#### Problem statement
Drop the pictures; give again exactly the lines from the one holding "Annotation spec: after" through the end of the data.

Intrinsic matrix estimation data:
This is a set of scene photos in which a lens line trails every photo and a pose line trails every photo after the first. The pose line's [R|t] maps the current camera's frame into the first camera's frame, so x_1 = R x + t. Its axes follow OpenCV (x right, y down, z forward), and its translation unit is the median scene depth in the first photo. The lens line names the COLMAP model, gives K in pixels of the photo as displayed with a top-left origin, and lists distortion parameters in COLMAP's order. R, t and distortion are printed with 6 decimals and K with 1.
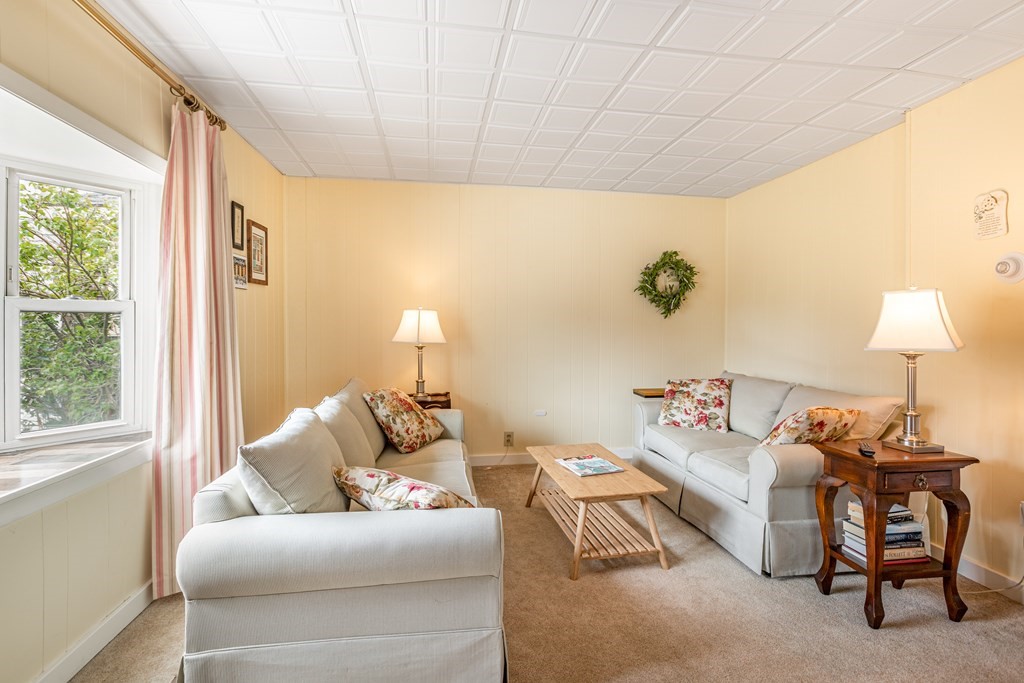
lens RADIAL K [[504.7, 0, 514.2], [0, 504.7, 328.9], [0, 0, 1]] dist [-0.000147, -0.000276]
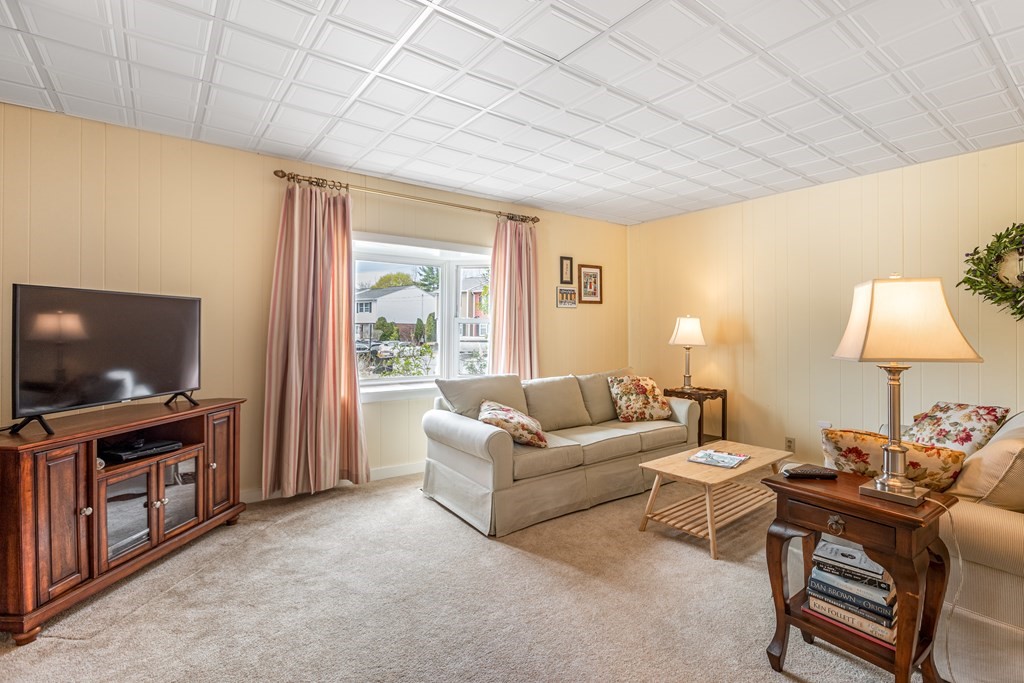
lens RADIAL K [[467.9, 0, 512.3], [0, 467.9, 322.7], [0, 0, 1]] dist [-0.004249, -0.001034]
pose [[0.467790, -0.012168, -0.883756, 0.739401], [-0.011008, 0.999747, -0.019592, 0.002336], [0.883771, 0.018893, 0.467538, 0.117927]]
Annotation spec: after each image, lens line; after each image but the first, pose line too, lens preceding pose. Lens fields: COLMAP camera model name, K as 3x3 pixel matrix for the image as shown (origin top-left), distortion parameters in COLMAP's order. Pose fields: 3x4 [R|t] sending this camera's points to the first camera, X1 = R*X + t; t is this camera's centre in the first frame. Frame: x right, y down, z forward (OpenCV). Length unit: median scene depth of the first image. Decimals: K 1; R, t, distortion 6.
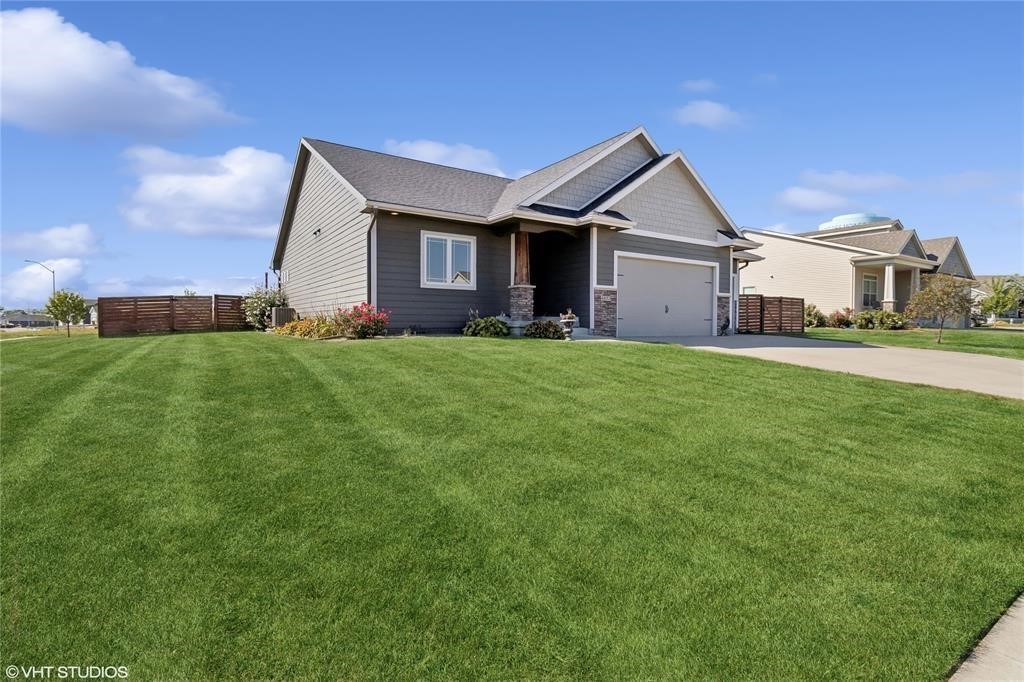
lens RADIAL K [[490.0, 0, 521.3], [0, 490.0, 323.2], [0, 0, 1]] dist [0.006021, 0.000905]
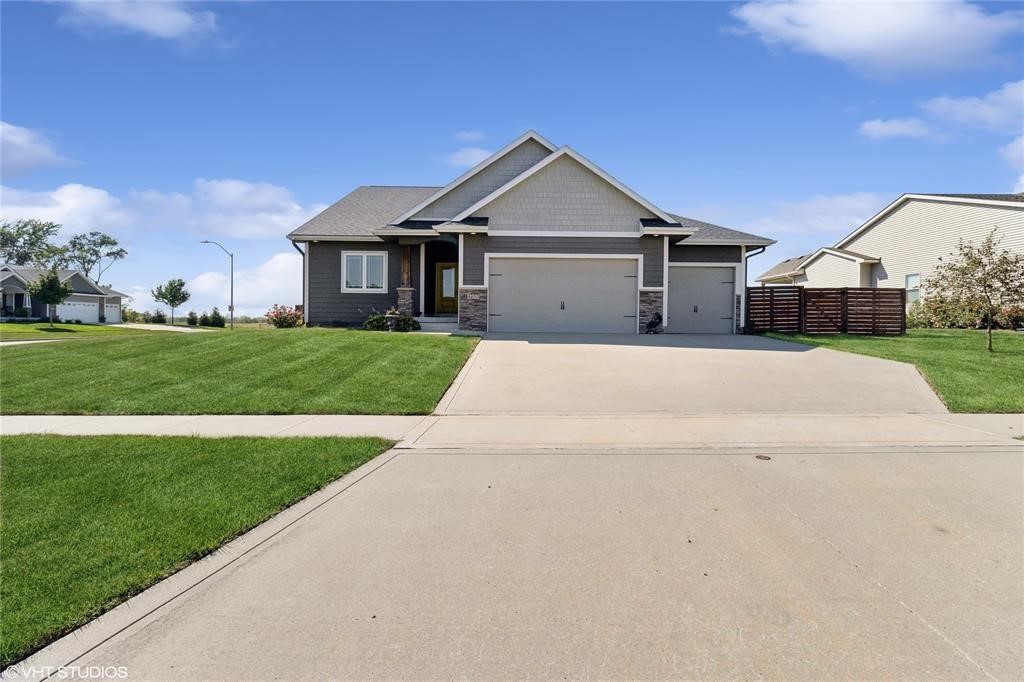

#### Final answer
Annotation spec: after each image, lens line; after each image but the first, pose line too, lens preceding pose. Lens fields: COLMAP camera model name, K as 3x3 pixel matrix for the image as shown (origin top-left), distortion parameters in COLMAP's order. Pose fields: 3x4 [R|t] sending this camera's points to the first camera, X1 = R*X + t; t is this camera's centre in the first frame. Frame: x right, y down, z forward (OpenCV). Length unit: median scene depth of the first image. Decimals: K 1; R, t, distortion 6.
lens RADIAL K [[490.0, 0, 521.3], [0, 490.0, 323.2], [0, 0, 1]] dist [0.006021, 0.000905]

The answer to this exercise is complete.